# Vostok Amphibia Scuba Dude



## PC-Magician (Apr 29, 2013)

Hi,

Can anyone please explain what the problems is with the standard steel bracelet on an Amphibia.

And can it be improved while I find a replacement.


----------



## chris.ph (Dec 29, 2011)

there is nothing wrong with it if you shave your wrists because it will pluck every hair out of the said wrist if you dont shave it, you can improve it by covering the inside with masking tape so it cant exfoliate your wrist


----------



## Lampoc (Oct 31, 2010)

The standard bracelet is garbage.
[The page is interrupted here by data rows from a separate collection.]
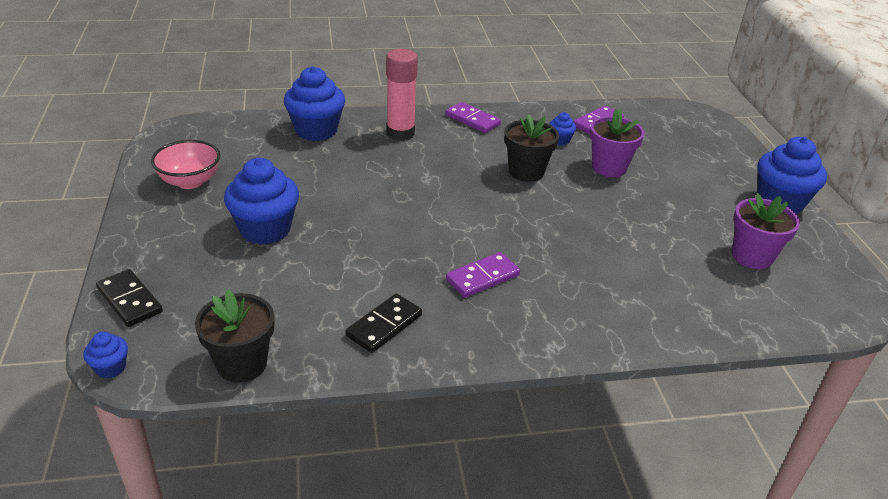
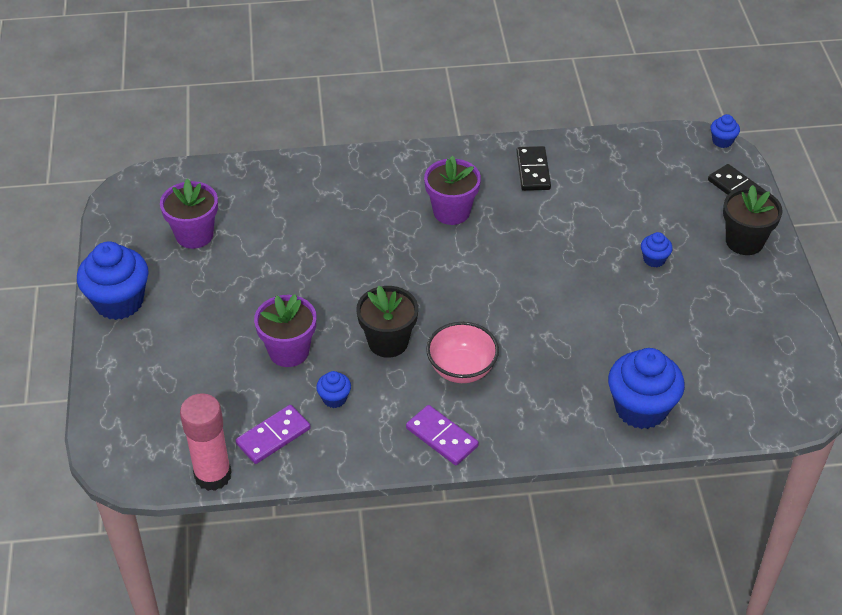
camera: 175 degrees left, 10 degrees up
(190, 181) = (753, 319): pink bowl -> pink bowl (461, 369)
(242, 364) = (632, 143): black flower pot -> black flower pot (744, 241)
(265, 229) = (654, 259): blue cupcake -> blue cupcake, size x0.46
(384, 325) = (533, 171): black domino -> black domino turned 45 degrees counterclockwise
(400, 133) = (535, 406): pink glue stick -> pink glue stick (213, 475)
(482, 277) = (451, 212): purple domino -> purple flower pot

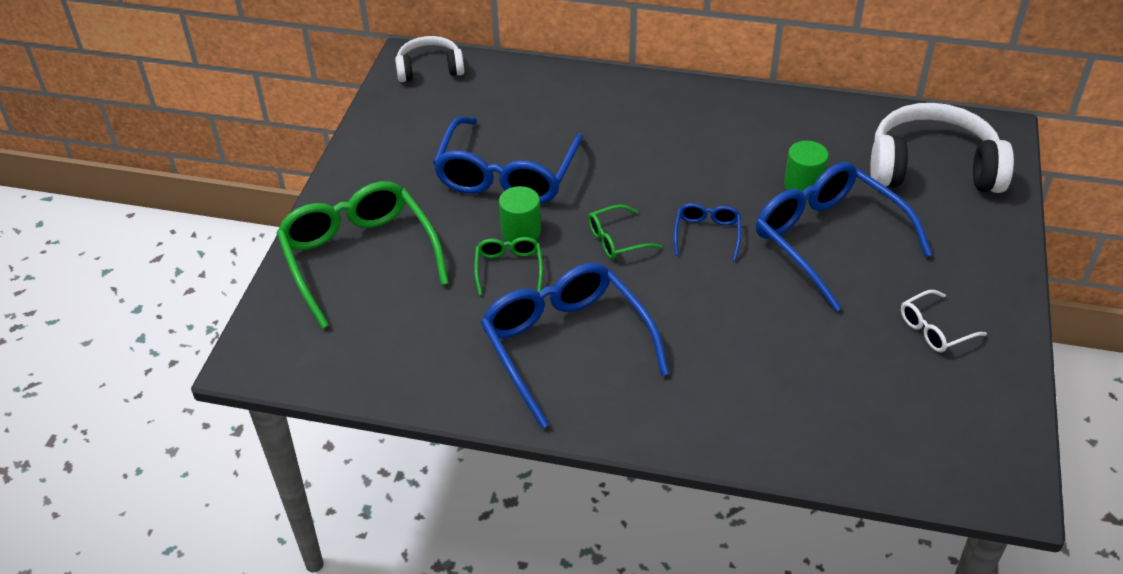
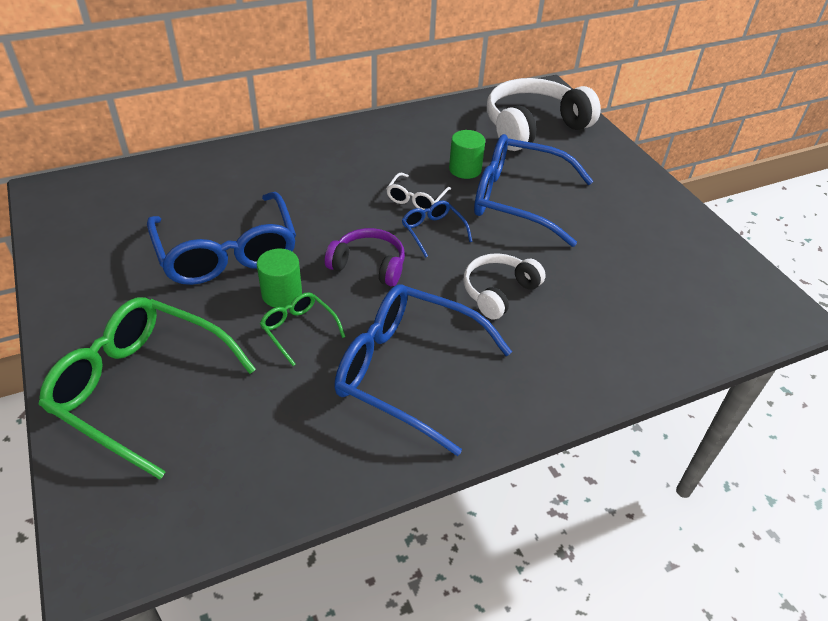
camera: 40 degrees left, 0 degrees up
(430, 69) = (75, 192): white headphones -> white headphones (499, 292)
(616, 240) = (368, 265): green glasses -> purple headphones
(934, 329) = (641, 230): white glasses -> white glasses (416, 199)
Apparently you can improve it by giving the underside a good scrub with a wire brush, but personally I always change it as soon as possible for something more comfortable.


----------



## Miterant (Feb 27, 2012)

As Lampoc said, standard bracelet is garbage.

I use the rubber strap with my amphibia.

But on leather strap looks good too.


----------



## luckywatch (Feb 2, 2013)

Wow Pavel, looks 1st class on the orange rubber job. I want one. :thumbup:


----------



## Miterant (Feb 27, 2012)

luckywatch said:


> Wow Pavel, looks 1st class on the orange rubber job. I want one. :thumbup:


This rubber is from timefactors.

I've got it together with the watch, and I very like it.


----------